The executives who managed Fannie Mae and Freddie Mac over the past decade as the mortgage giants teetered toward collapse collected tens of millions of dollars in compensation, and some walked away with what critics now consider to be comparatively small punishments for leaving behind a mess for taxpayers.
As the fallout from the government’s emergency takeover of the two companies continues, lawmakers, presidential candidates and shareholders are now examining the large compensation and severance packages for the top executives and the allegations of abuse that led to what many expect to be the largest financial bailout in U.S. history.
In a letter this week to James Lockhart, director of the Federal Housing Finance Agency (FHFA), asking for a review into pending plans for a proposed $24 million severance payout to the outgoing CEOs of the two mortgage firms after the takeover, Democratic Sens. Charles E. Schumer of New York and Jack Reed of Rhode Island called the pay and bonus packages “way out of line.”
“In our capacity as members of the Senate banking committee, we write today to urge you to exercise your authority … to review the compensation packages awarded,” they said, noting that Mr. Lockhart is the new conservator of Fannie Mae and Freddie Mac.
“We find it way out of line that these two executives will be rewarded with millions of dollars in bonus compensation at a time when taxpayer dollars may have to be deployed to cover any financial losses caused by errors in management,” they said, adding that they wanted to ensure that “taxpayer dollars are not utilized to enrich the same individuals responsible for preventable financial problems that have weakened Fannie Mae’s and Freddie Mac’s ability to weather the current crisis in the financial markets.”
Richard Ferlauto, director of corporate governance at the American Federation of State, County and Municipal Employees union, a large pension holder, said the “extreme pay” received historically by executives at Freddie Mac and Fannie Mae “were really the precursors to the problems that the companies ran into.”
“The perverse system of pay we’ve got in this country provided some motivation for the CEOs to take extreme risks, knowing that they were going to get their payday, no matter what happened to the shareholders,” said Mr.

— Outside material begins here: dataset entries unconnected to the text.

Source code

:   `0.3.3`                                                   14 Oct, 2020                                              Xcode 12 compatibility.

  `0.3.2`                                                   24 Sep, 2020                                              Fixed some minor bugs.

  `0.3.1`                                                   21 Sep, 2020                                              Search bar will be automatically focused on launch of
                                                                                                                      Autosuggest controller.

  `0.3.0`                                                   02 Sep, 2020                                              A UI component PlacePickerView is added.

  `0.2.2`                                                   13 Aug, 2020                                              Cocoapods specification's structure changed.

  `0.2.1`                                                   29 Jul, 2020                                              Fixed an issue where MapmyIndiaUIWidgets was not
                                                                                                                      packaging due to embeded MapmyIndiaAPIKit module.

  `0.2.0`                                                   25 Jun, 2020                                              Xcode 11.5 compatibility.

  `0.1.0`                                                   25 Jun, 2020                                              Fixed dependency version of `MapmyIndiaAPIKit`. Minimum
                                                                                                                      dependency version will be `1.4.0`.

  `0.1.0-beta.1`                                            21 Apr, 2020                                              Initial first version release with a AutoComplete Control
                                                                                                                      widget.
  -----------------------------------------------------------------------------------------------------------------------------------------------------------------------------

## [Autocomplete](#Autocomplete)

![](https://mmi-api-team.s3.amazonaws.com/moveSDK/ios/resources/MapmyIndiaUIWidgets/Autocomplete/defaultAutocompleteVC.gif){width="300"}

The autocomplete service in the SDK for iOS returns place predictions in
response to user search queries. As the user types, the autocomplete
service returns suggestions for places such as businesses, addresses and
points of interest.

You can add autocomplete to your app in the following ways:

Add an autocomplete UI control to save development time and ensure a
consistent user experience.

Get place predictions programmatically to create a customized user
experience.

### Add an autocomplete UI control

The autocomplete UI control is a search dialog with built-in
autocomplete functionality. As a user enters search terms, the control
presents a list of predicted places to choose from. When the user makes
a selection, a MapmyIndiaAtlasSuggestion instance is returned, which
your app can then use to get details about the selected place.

Ferlauto.
A frequent critic of the Freddie Mac and Fannie Mae pay packages, he noted that while it was unlikely several of the large public pension funds heavily invested in the companies would bring lawsuits against the federal government, they could sue the outgoing management on issues of transparency, incorrect guidance, fraud and market manipulation.
In taking over the companies, Treasury Secretary Henry M. Paulson Jr. said his immediate goal simply is to preserve Fannie and Freddie largely in their current form as quasi-governmental agencies and keep them solvent until Congress and a new president can decide how to reshape and resize them.
Former top executives such as Franklin Raines of Fannie Mae and Leland Brendsel of Freddie Mac received huge annual paychecks in the millions of dollars but faced far smaller penalties, critics point out.
Mr. Raines, for instance, collected $90.1 million in salary, bonuses and stocks over his last six years at Fannie Mae - also known as the Federal National Mortgage Association - and was ousted in December 2004 during an investigation into whether accounting irregularities allowed him to qualify for larger bonuses.
In April, he settled a civil lawsuit with the Office of Federal Housing Enterprise Oversight (OFHEO) - now known as the FHFA - and was fined $24.7 million.
Mr. Raines has not been available for comment, but in a statement at the time of the OFHEO settlement, he said that while he had accepted managerial accountability for any errors committed by subordinates while he was CEO, “it is a very different matter to suggest that I was legally culpable in any way.
“I was not. This settlement is not an acknowledgment of wrongdoing on my part, because I did not break any laws or rules while leading Fannie Mae,” he said.
But Jill E. Fisch, professor of business law at the University of Pennsylvania, described the settlement as “pretty small,” adding that Congress tried to curb accounting fraud with the Sarbanes-Oxley Act of 2002. The sweeping accounting law, in part, targeted executives accused of misstating their earnings, calling for them to forfeit bonuses tied to the inflated earnings.